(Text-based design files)
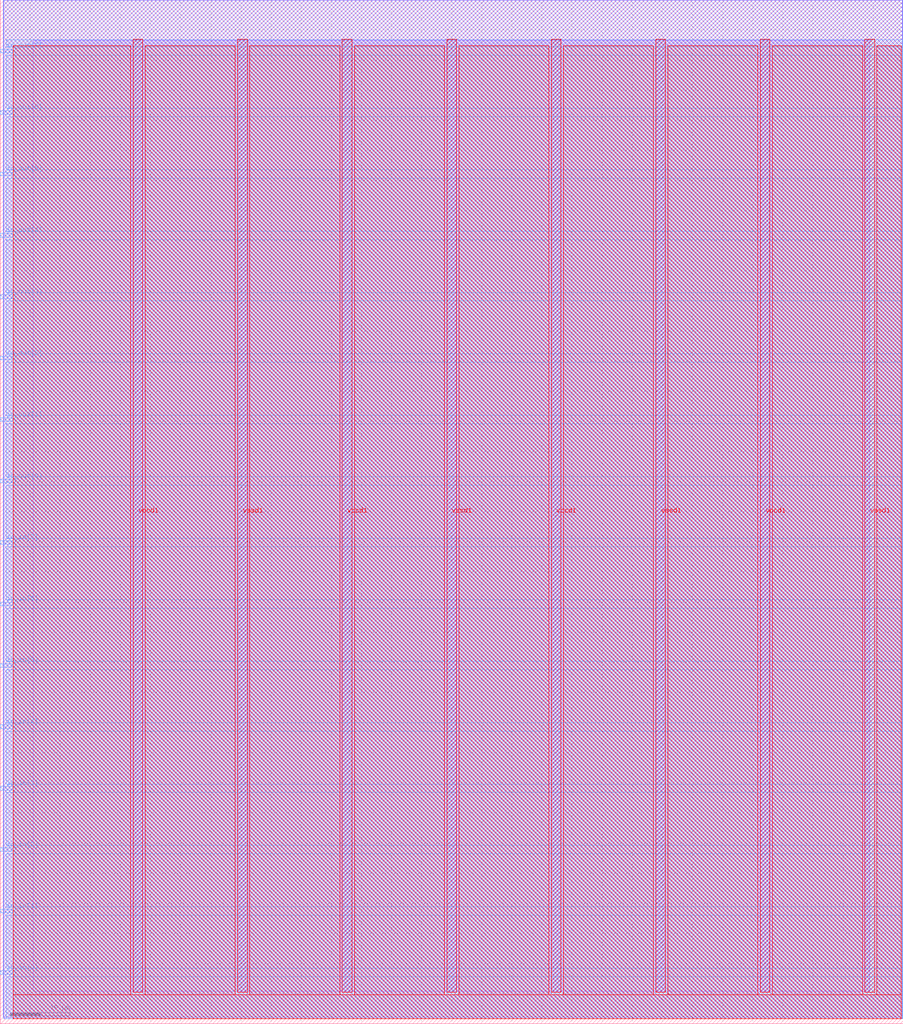
<source format=lef>
VERSION 5.7 ;
  NOWIREEXTENSIONATPIN ON ;
  DIVIDERCHAR "/" ;
  BUSBITCHARS "[]" ;
MACRO wokwi_tt03_simon_top
  CLASS BLOCK ;
  FOREIGN wokwi_tt03_simon_top ;
  ORIGIN 0.000 0.000 ;
  SIZE 150.000 BY 170.000 ;
  PIN io_in[0]
    DIRECTION INPUT ;
    USE SIGNAL ;
    PORT
      LAYER met3 ;
        RECT 0.000 8.200 2.000 8.800 ;
    END
  END io_in[0]
  PIN io_in[1]
    DIRECTION INPUT ;
    USE SIGNAL ;
    PORT
      LAYER met3 ;
        RECT 0.000 18.400 2.000 19.000 ;
    END
  END io_in[1]
  PIN io_in[2]
    DIRECTION INPUT ;
    USE SIGNAL ;
    PORT
      LAYER met3 ;
        RECT 0.000 28.600 2.000 29.200 ;
    END
  END io_in[2]
  PIN io_in[3]
    DIRECTION INPUT ;
    USE SIGNAL ;
    PORT
      LAYER met3 ;
        RECT 0.000 38.800 2.000 39.400 ;
    END
  END io_in[3]
  PIN io_in[4]
    DIRECTION INPUT ;
    USE SIGNAL ;
    PORT
      LAYER met3 ;
        RECT 0.000 49.000 2.000 49.600 ;
    END
  END io_in[4]
  PIN io_in[5]
    DIRECTION INPUT ;
    USE SIGNAL ;
    PORT
      LAYER met3 ;
        RECT 0.000 59.200 2.000 59.800 ;
    END
  END io_in[5]
  PIN io_in[6]
    DIRECTION INPUT ;
    USE SIGNAL ;
    PORT
      LAYER met3 ;
        RECT 0.000 69.400 2.000 70.000 ;
    END
  END io_in[6]
  PIN io_in[7]
    DIRECTION INPUT ;
    USE SIGNAL ;
    PORT
      LAYER met3 ;
        RECT 0.000 79.600 2.000 80.200 ;
    END
  END io_in[7]
  PIN io_out[0]
    DIRECTION OUTPUT TRISTATE ;
    USE SIGNAL ;
    PORT
      LAYER met3 ;
        RECT 0.000 89.800 2.000 90.400 ;
    END
  END io_out[0]
  PIN io_out[1]
    DIRECTION OUTPUT TRISTATE ;
    USE SIGNAL ;
    PORT
      LAYER met3 ;
        RECT 0.000 100.000 2.000 100.600 ;
    END
  END io_out[1]
  PIN io_out[2]
    DIRECTION OUTPUT TRISTATE ;
    USE SIGNAL ;
    PORT
      LAYER met3 ;
        RECT 0.000 110.200 2.000 110.800 ;
    END
  END io_out[2]
  PIN io_out[3]
    DIRECTION OUTPUT TRISTATE ;
    USE SIGNAL ;
    PORT
      LAYER met3 ;
        RECT 0.000 120.400 2.000 121.000 ;
    END
  END io_out[3]
  PIN io_out[4]
    DIRECTION OUTPUT TRISTATE ;
    USE SIGNAL ;
    PORT
      LAYER met3 ;
        RECT 0.000 130.600 2.000 131.200 ;
    END
  END io_out[4]
  PIN io_out[5]
    DIRECTION OUTPUT TRISTATE ;
    USE SIGNAL ;
    PORT
      LAYER met3 ;
        RECT 0.000 140.800 2.000 141.400 ;
    END
  END io_out[5]
  PIN io_out[6]
    DIRECTION OUTPUT TRISTATE ;
    USE SIGNAL ;
    PORT
      LAYER met3 ;
        RECT 0.000 151.000 2.000 151.600 ;
    END
  END io_out[6]
  PIN io_out[7]
    DIRECTION OUTPUT TRISTATE ;
    USE SIGNAL ;
    PORT
      LAYER met3 ;
        RECT 0.000 161.200 2.000 161.800 ;
    END
  END io_out[7]
  PIN vccd1
    DIRECTION INOUT ;
    USE POWER ;
    PORT
      LAYER met4 ;
        RECT 22.085 5.200 23.685 163.440 ;
    END
    PORT
      LAYER met4 ;
        RECT 56.815 5.200 58.415 163.440 ;
    END
    PORT
      LAYER met4 ;
        RECT 91.545 5.200 93.145 163.440 ;
    END
    PORT
      LAYER met4 ;
        RECT 126.275 5.200 127.875 163.440 ;
    END
  END vccd1
  PIN vssd1
    DIRECTION INOUT ;
    USE GROUND ;
    PORT
      LAYER met4 ;
        RECT 39.450 5.200 41.050 163.440 ;
    END
    PORT
      LAYER met4 ;
        RECT 74.180 5.200 75.780 163.440 ;
    END
    PORT
      LAYER met4 ;
        RECT 108.910 5.200 110.510 163.440 ;
    END
    PORT
      LAYER met4 ;
        RECT 143.640 5.200 145.240 163.440 ;
    END
  END vssd1
  OBS
      LAYER li1 ;
        RECT 5.520 5.355 144.440 163.285 ;
      LAYER met1 ;
        RECT 0.530 1.060 149.890 169.960 ;
      LAYER met2 ;
        RECT 0.560 0.835 149.870 169.990 ;
      LAYER met3 ;
        RECT 0.985 162.200 149.895 163.365 ;
        RECT 2.400 160.800 149.895 162.200 ;
        RECT 0.985 152.000 149.895 160.800 ;
        RECT 2.400 150.600 149.895 152.000 ;
        RECT 0.985 141.800 149.895 150.600 ;
        RECT 2.400 140.400 149.895 141.800 ;
        RECT 0.985 131.600 149.895 140.400 ;
        RECT 2.400 130.200 149.895 131.600 ;
        RECT 0.985 121.400 149.895 130.200 ;
        RECT 2.400 120.000 149.895 121.400 ;
        RECT 0.985 111.200 149.895 120.000 ;
        RECT 2.400 109.800 149.895 111.200 ;
        RECT 0.985 101.000 149.895 109.800 ;
        RECT 2.400 99.600 149.895 101.000 ;
        RECT 0.985 90.800 149.895 99.600 ;
        RECT 2.400 89.400 149.895 90.800 ;
        RECT 0.985 80.600 149.895 89.400 ;
        RECT 2.400 79.200 149.895 80.600 ;
        RECT 0.985 70.400 149.895 79.200 ;
        RECT 2.400 69.000 149.895 70.400 ;
        RECT 0.985 60.200 149.895 69.000 ;
        RECT 2.400 58.800 149.895 60.200 ;
        RECT 0.985 50.000 149.895 58.800 ;
        RECT 2.400 48.600 149.895 50.000 ;
        RECT 0.985 39.800 149.895 48.600 ;
        RECT 2.400 38.400 149.895 39.800 ;
        RECT 0.985 29.600 149.895 38.400 ;
        RECT 2.400 28.200 149.895 29.600 ;
        RECT 0.985 19.400 149.895 28.200 ;
        RECT 2.400 18.000 149.895 19.400 ;
        RECT 0.985 9.200 149.895 18.000 ;
        RECT 2.400 7.800 149.895 9.200 ;
        RECT 0.985 0.855 149.895 7.800 ;
      LAYER met4 ;
        RECT 2.135 4.800 21.685 162.345 ;
        RECT 24.085 4.800 39.050 162.345 ;
        RECT 41.450 4.800 56.415 162.345 ;
        RECT 58.815 4.800 73.780 162.345 ;
        RECT 76.180 4.800 91.145 162.345 ;
        RECT 93.545 4.800 108.510 162.345 ;
        RECT 110.910 4.800 125.875 162.345 ;
        RECT 128.275 4.800 143.240 162.345 ;
        RECT 145.640 4.800 149.665 162.345 ;
        RECT 2.135 0.855 149.665 4.800 ;
  END
END wokwi_tt03_simon_top
END LIBRARY


</source>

TASK DESCRIPTION:
Would you please repeat exactly the lines above, starting at the line with "RECT 0.000 8.200 2.000 8.800 ;" and stopping at the line with "PIN io_out[2]", both included?

WRITTEN RESPONSE:
        RECT 0.000 8.200 2.000 8.800 ;
    END
  END io_in[0]
  PIN io_in[1]
    DIRECTION INPUT ;
    USE SIGNAL ;
    PORT
      LAYER met3 ;
        RECT 0.000 18.400 2.000 19.000 ;
    END
  END io_in[1]
  PIN io_in[2]
    DIRECTION INPUT ;
    USE SIGNAL ;
    PORT
      LAYER met3 ;
        RECT 0.000 28.600 2.000 29.200 ;
    END
  END io_in[2]
  PIN io_in[3]
    DIRECTION INPUT ;
    USE SIGNAL ;
    PORT
      LAYER met3 ;
        RECT 0.000 38.800 2.000 39.400 ;
    END
  END io_in[3]
  PIN io_in[4]
    DIRECTION INPUT ;
    USE SIGNAL ;
    PORT
      LAYER met3 ;
        RECT 0.000 49.000 2.000 49.600 ;
    END
  END io_in[4]
  PIN io_in[5]
    DIRECTION INPUT ;
    USE SIGNAL ;
    PORT
      LAYER met3 ;
        RECT 0.000 59.200 2.000 59.800 ;
    END
  END io_in[5]
  PIN io_in[6]
    DIRECTION INPUT ;
    USE SIGNAL ;
    PORT
      LAYER met3 ;
        RECT 0.000 69.400 2.000 70.000 ;
    END
  END io_in[6]
  PIN io_in[7]
    DIRECTION INPUT ;
    USE SIGNAL ;
    PORT
      LAYER met3 ;
        RECT 0.000 79.600 2.000 80.200 ;
    END
  END io_in[7]
  PIN io_out[0]
    DIRECTION OUTPUT TRISTATE ;
    USE SIGNAL ;
    PORT
      LAYER met3 ;
        RECT 0.000 89.800 2.000 90.400 ;
    END
  END io_out[0]
  PIN io_out[1]
    DIRECTION OUTPUT TRISTATE ;
    USE SIGNAL ;
    PORT
      LAYER met3 ;
        RECT 0.000 100.000 2.000 100.600 ;
    END
  END io_out[1]
  PIN io_out[2]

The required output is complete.